_Source document_:
################

The dangers of these products must be communicated for sale to the public, and the sale of all industrial hemp inhalable products must cease altogether. The California Department of Justice will continue to protect the legitimate businesses who are operating responsibly in this space. There is no room for illegal inhalable hemp products in our state.”
What’s really going on here?
So, California will continue to protect its legitimate businesses, and try to root out as many illegal vape providers as possible. This suit isn’t about finding a few companies that are deviating a bit; its about trying to get rid of black market retailers. The real issue Bonta has is not fear for your health; regardless of all those warnings he wants to make sure you see. It’s fear for tax revenue, and control of the market. Black market = no government revenue.
One mistake in this, is using the concept of ‘inhalable.’ Isn’t all flower inhalable? Obviously he doesn’t mean to get rid of the flower market, right? The guy is totally cool if you want to light hemp on fire and breathe it in, which is inhalation as well. No, he’s not trying to get rid of that. He’s only talking about vaporizers, and only ones sold outside of regulation. It’s an attack on the vape market, which is known to be a hugely illicit market. So big, that the government has tried to stop it in several ways, already.

################

_Record list_:
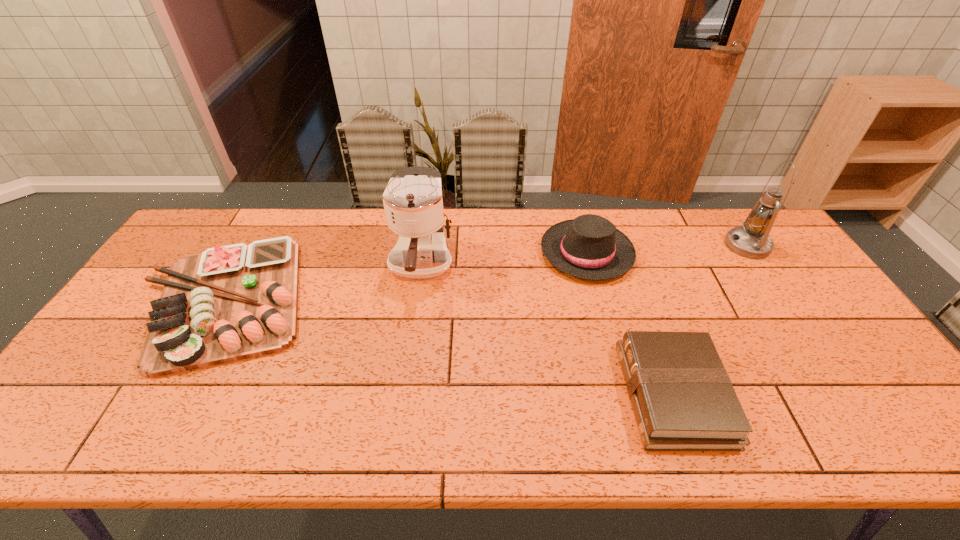
Locate an element on the screen. This screenshot has height=540, width=960. vacant space located 0.220m on the spine side of the Bible is located at coordinates (534, 394).

This screenshot has width=960, height=540. In order to click on free space located on the spine side of the Bible in this screenshot , I will do `click(555, 394)`.

Image resolution: width=960 pixels, height=540 pixels. I want to click on oil lamp present at the far edge, so click(751, 240).

Locate an element on the screen. The height and width of the screenshot is (540, 960). coffee maker that is at the far edge is located at coordinates point(413,203).

I want to click on dress hat located at the far edge, so coord(589,247).

Where is `platter present at the far edge`? Image resolution: width=960 pixels, height=540 pixels. platter present at the far edge is located at coordinates (228, 303).

In order to click on object that is positioned at the near edge in this screenshot , I will do `click(683, 399)`.

Identify the location of object situated at the left edge. The image size is (960, 540). (228, 303).

Identify the location of object that is at the right edge. Image resolution: width=960 pixels, height=540 pixels. (751, 240).

The width and height of the screenshot is (960, 540). What are the coordinates of `object at the far left corner` in the screenshot? It's located at (228, 303).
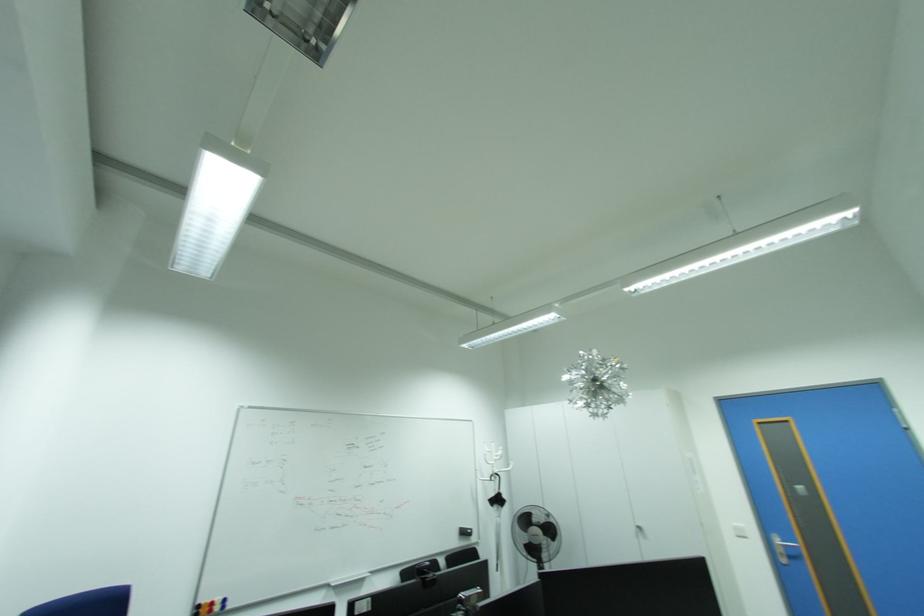
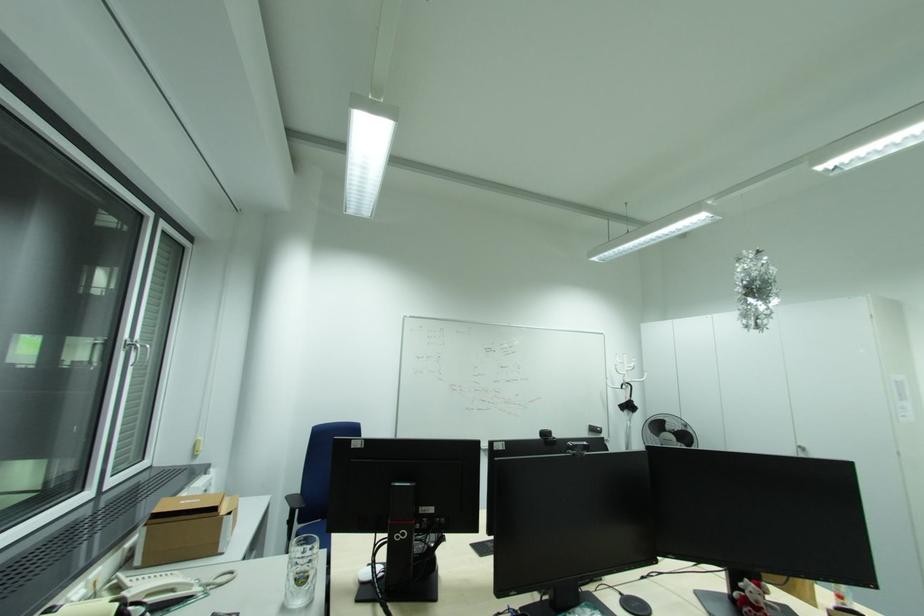
Question: The first image is from the beginning of the video and the second image is from the end. How did the camera likely rotate when shooting the video?

Choices:
 (A) Left
 (B) Right
 (C) Up
 (D) Down

Answer: (A)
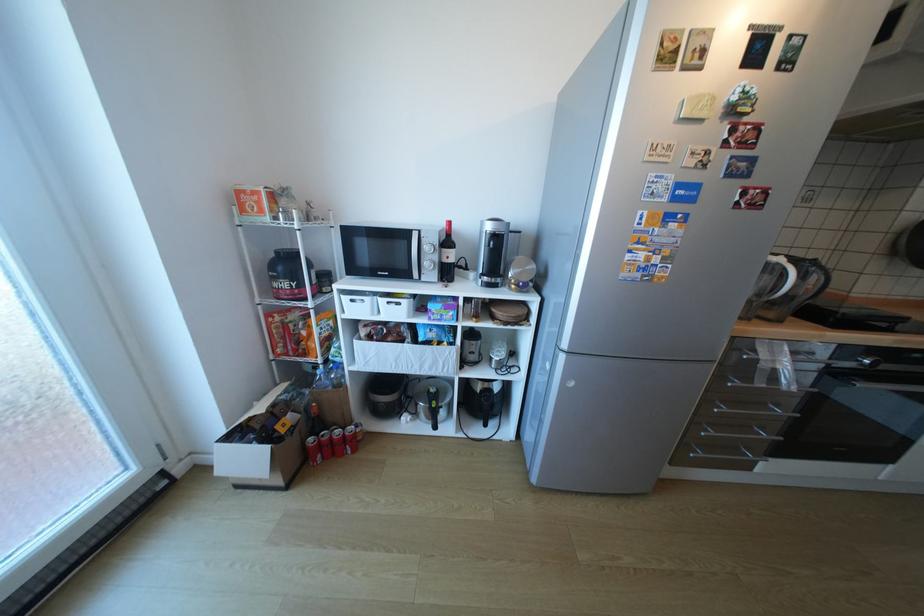
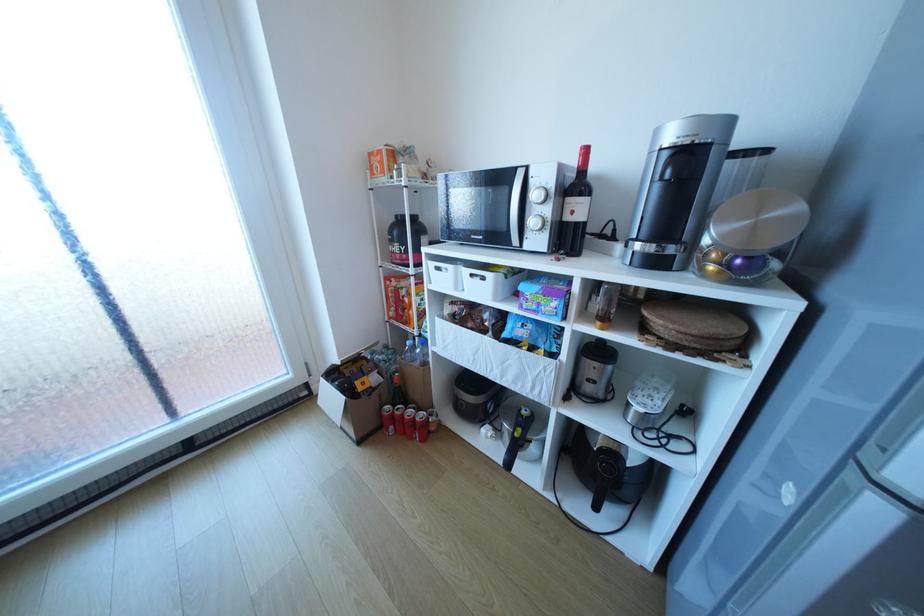
Where in the second image is the point corresponding to (428,413) from the first image?

(513, 434)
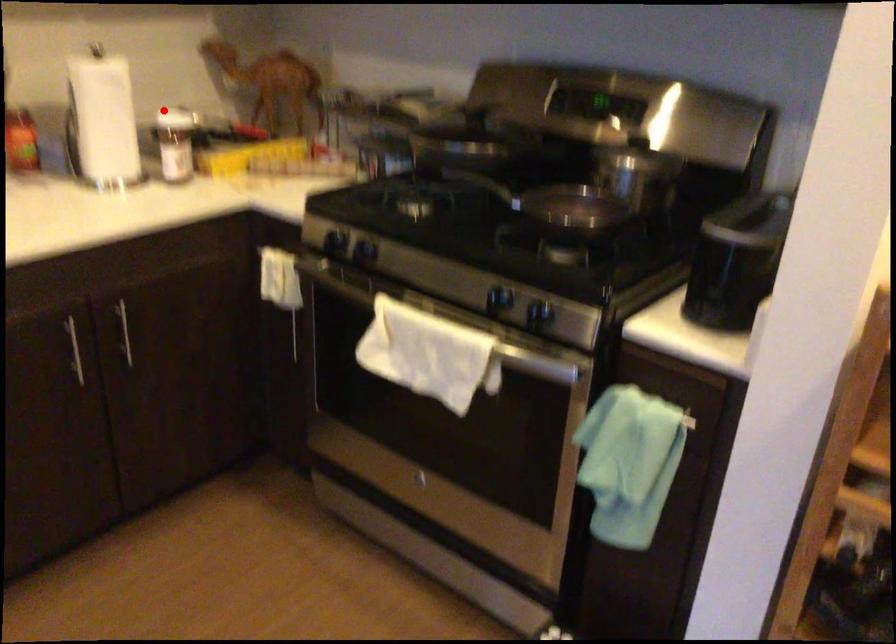
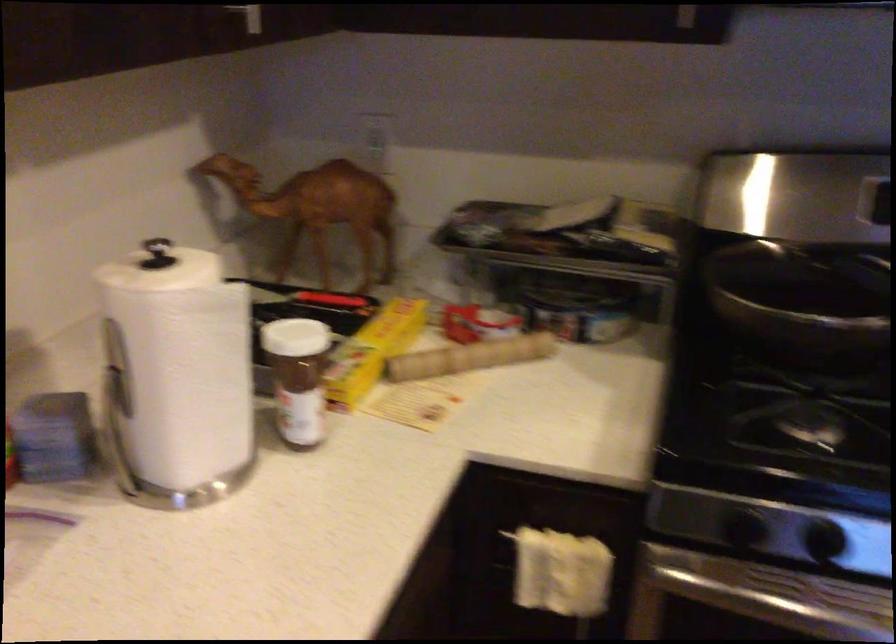
Locate, in the second image, the point that corresponds to the highlighted location in the first image.

(289, 337)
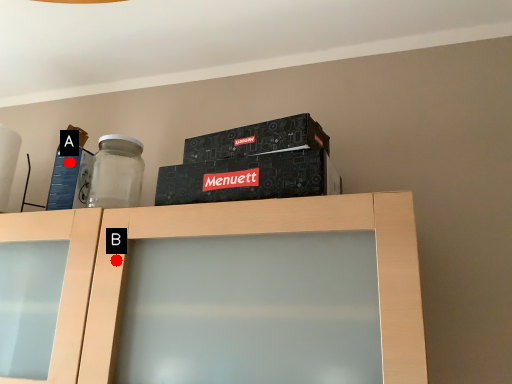
Question: Two points are circled on the image, labeled by A and B beside each circle. Among these points, which one is farthest from the camera?

Choices:
 (A) A is further
 (B) B is further

Answer: (A)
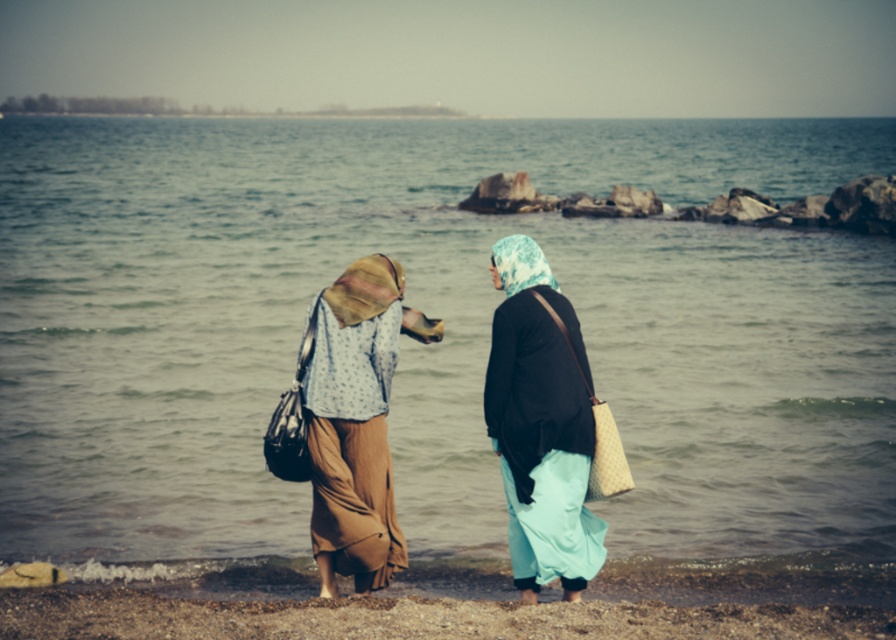
Which is above, light blue printed hijab at center or brown textured skirt at center?

Positioned higher is light blue printed hijab at center.

Does light blue printed hijab at center appear over brown textured skirt at center?

Correct, light blue printed hijab at center is located above brown textured skirt at center.

At what (x,y) coordinates should I click in order to perform the action: click on light blue printed hijab at center. Please return your answer as a coordinate pair (x, y). The width and height of the screenshot is (896, 640). Looking at the image, I should click on (540, 426).

Does point (780, 202) lie behind point (377, 285)?

Yes, point (780, 202) is behind point (377, 285).

Who is taller, greenish-blue water at center or brown textured skirt at center?

With more height is greenish-blue water at center.

What do you see at coordinates (444, 328) in the screenshot?
I see `greenish-blue water at center` at bounding box center [444, 328].

Identify the location of greenish-blue water at center. (444, 328).

Is greenish-blue water at center positioned behind light blue printed hijab at center?

Yes, greenish-blue water at center is further from the viewer.

Between point (632, 428) and point (521, 586), which one is positioned in front?

Point (521, 586)

Find the location of a particular element. Image resolution: width=896 pixels, height=640 pixels. greenish-blue water at center is located at coordinates (444, 328).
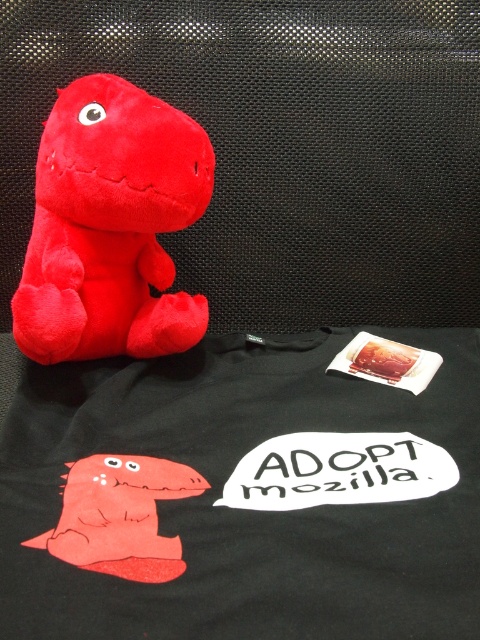
You are a graphic designer working on a project. You need to place a new element between the point at coordinates point (110,225) and the black t shirt with red dinosaur graphic. Where should you place it to ensure it is centered between them?

The point at coordinates point (110,225) indicates matte plush dinosaur at center, so placing the new element halfway between the plush dinosaur at center and the black t shirt with red dinosaur graphic would center it between them.

You are holding a camera and want to take a photo of the point at coordinates point (421, 538). If the camera is currently 21.77 inches away from the point, is the camera positioned correctly to capture the point clearly?

The point (421, 538) is 21.77 inches away from the camera, so the camera is positioned correctly to capture the point clearly.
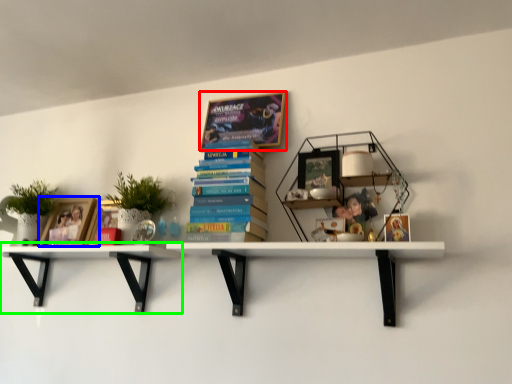
Question: Estimate the real-world distances between objects in this image. Which object is closer to book (highlighted by a red box), book cover (highlighted by a blue box) or shelf (highlighted by a green box)?

Choices:
 (A) book cover
 (B) shelf

Answer: (B)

################

_Requirements_:
According to the article on California's action against inhalable hemp products, what kind of retailers is the suit trying to get rid of?

_The output_:
Black market retailers.